La foi du charbonnier
Il a la foi du charbonnier, mais tourne à l’hydrogène. Air Liquide Japan vient d’ouvrir sa sixième station à hydrogène au Japon, et la première dans le Kanto (région de Tokyo) malgré des chiffres de fréquentation encore ridiculement bas (une voiture par jour par station en moyenne au Japon). Son président, Alain Combier, revient sur ce pari industriel
Le Japon est LE grand terrain d’expérimentation de l’hydrogène. Or le gouvernement, dans le même mouvement, promeut son usage en le finançant mais le bloque en multipliant les contraintes...
Les États sont dans leur rôle quand ils s’inquiètent de la sécurité d’une nouvelle ressource d’énergie comme l’hydrogène. Mais nous constatons effectivement que le niveau de contraintes, tant dans la production que dans les opérations, est plus élevé ici qu’ailleurs. Le Japon essaie d’évoluer vers des coûts d’infrastructure moins élevés. Air Liquide, en tant qu’entité internationale qui participe à des projets ailleurs dans le monde (Allemagne, États-Unis) contribue au débat au Japon en offrant une expérience différente de celle des acteurs locaux.
Par exemple ?
Nous soulignons qu’en Allemagne les stations à hydrogène n’ont pas besoin de pompiste par exemple... N’oubliez pas que les deux co-présidents du Hydrogen Council, lancé en 2017 par 24 entreprises mondiales, sont Takeshi Uchiyamada, directeur général de Toyota Motor, et Benoît Potier, p-dg d’Air Liquide.
Deux camps s’affrontent sur l’hydrogène : ceux qui y croient (vous, Engie, Toyota...) et ceux qui n’y croient pas et misent sur le véhicule électrique...
Il y aura de la place pour les deux. Les véhicules électriques sont très commodes pour les petits trajets en ville. Mais l’hydrogène est très adapté aux grandes distances. On nous oppose souvent que l’hydrogène suppose des coûts d’infrastructure élevés, mais le développement d’un réseau électrique pour l’automobile est aussi compliqué. Aujourd’hui les deux technologies s’affrontent, ce qui crée une saine émulation.
Quels sont les obstacles technologiques pour l’hydrogène ?
Sa production, qui se fait encore à partir d’énergies fossiles. Tout le monde travaille sur le blue hydrogen, l’hydrogène propre, fait à partir d’énergies non polluantes. Et son stockage, qui n’est pas encore au point. Son transport enfin. Les pipelines d’hydrogène existent déjà. Air Liquide en gère des centaines de kilomètres. Mais le problème est la capillarité du réseau.
Les progrès semblent encore lilliputiens.
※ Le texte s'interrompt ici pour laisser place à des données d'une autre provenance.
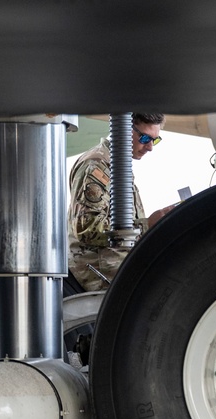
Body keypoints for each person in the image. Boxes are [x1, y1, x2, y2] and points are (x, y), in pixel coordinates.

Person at [68, 112, 177, 291]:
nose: (150, 147)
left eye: (155, 140)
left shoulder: (116, 165)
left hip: (114, 272)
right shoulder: (97, 166)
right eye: (144, 138)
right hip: (98, 278)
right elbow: (85, 228)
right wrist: (147, 224)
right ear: (125, 129)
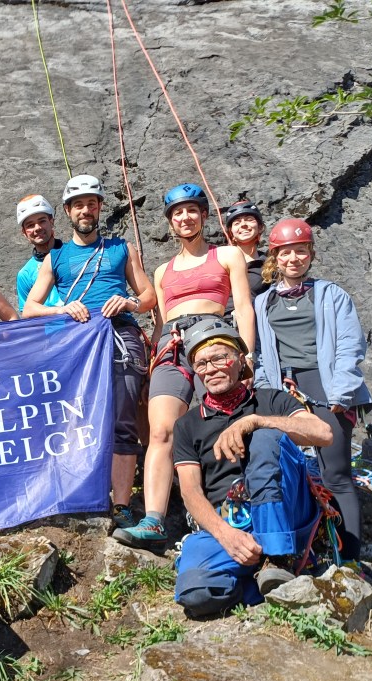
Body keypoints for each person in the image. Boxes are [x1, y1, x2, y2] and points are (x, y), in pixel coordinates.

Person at [115, 183, 255, 552]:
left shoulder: (228, 255)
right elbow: (160, 322)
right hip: (172, 345)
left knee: (222, 424)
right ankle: (153, 519)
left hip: (214, 338)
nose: (185, 217)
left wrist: (248, 355)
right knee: (161, 430)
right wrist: (151, 367)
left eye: (192, 210)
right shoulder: (162, 271)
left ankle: (232, 508)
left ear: (204, 215)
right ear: (170, 222)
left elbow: (243, 307)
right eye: (178, 213)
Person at [171, 320, 332, 618]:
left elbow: (323, 433)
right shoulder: (187, 425)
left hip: (287, 510)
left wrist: (256, 421)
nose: (210, 369)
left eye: (220, 358)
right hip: (231, 523)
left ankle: (278, 554)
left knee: (266, 436)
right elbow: (191, 492)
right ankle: (261, 576)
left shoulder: (270, 400)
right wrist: (226, 536)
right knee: (195, 594)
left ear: (239, 360)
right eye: (201, 363)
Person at [23, 174, 157, 529]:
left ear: (100, 208)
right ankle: (83, 494)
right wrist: (61, 309)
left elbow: (148, 296)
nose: (86, 210)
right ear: (68, 212)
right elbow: (30, 308)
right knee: (77, 420)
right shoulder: (56, 257)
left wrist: (129, 302)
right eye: (79, 205)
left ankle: (122, 505)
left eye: (91, 204)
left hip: (120, 335)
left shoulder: (121, 248)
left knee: (123, 420)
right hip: (79, 341)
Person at [253, 218, 372, 562]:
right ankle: (289, 552)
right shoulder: (263, 302)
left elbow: (349, 344)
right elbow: (259, 352)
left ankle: (350, 559)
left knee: (336, 474)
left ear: (311, 254)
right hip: (282, 389)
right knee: (282, 469)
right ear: (275, 257)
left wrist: (342, 393)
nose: (294, 258)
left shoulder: (331, 295)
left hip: (326, 386)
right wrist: (266, 390)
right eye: (286, 252)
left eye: (301, 251)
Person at [14, 194, 63, 313]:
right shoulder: (25, 274)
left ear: (51, 222)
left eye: (42, 221)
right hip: (51, 324)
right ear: (24, 232)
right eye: (30, 225)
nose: (37, 228)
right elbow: (28, 314)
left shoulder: (72, 255)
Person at [222, 199, 269, 302]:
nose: (243, 224)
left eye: (249, 219)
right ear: (230, 233)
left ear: (260, 227)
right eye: (237, 223)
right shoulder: (220, 261)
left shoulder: (270, 264)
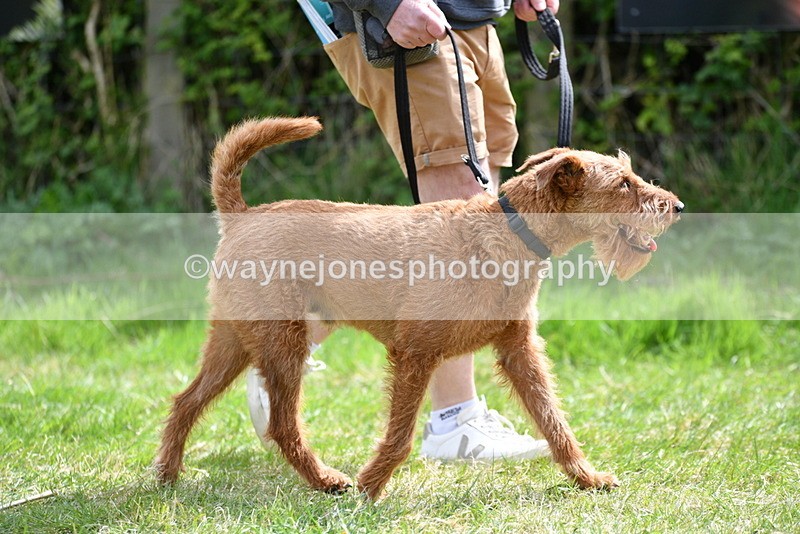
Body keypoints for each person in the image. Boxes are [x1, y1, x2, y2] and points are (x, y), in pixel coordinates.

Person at [248, 0, 558, 461]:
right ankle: (455, 422)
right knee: (460, 220)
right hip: (407, 23)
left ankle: (284, 345)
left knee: (488, 205)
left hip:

Qu’est-ce qui vous rend confiant ?
Relisez ce qu’on écrivait sur la machine à vapeur ; on trouvait ça épouvantable ! Nous devons expérimenter, tenter des choses et demander leur avis aux clients. Apprendre en faisant.
L’hydrogène est-elle une solution envisageable pour les pays en développement ?
Non. Ce sont des solutions chères, pas recevables dans les pays en développement. Il faut que la population ait envie d’investir dans une telle solution.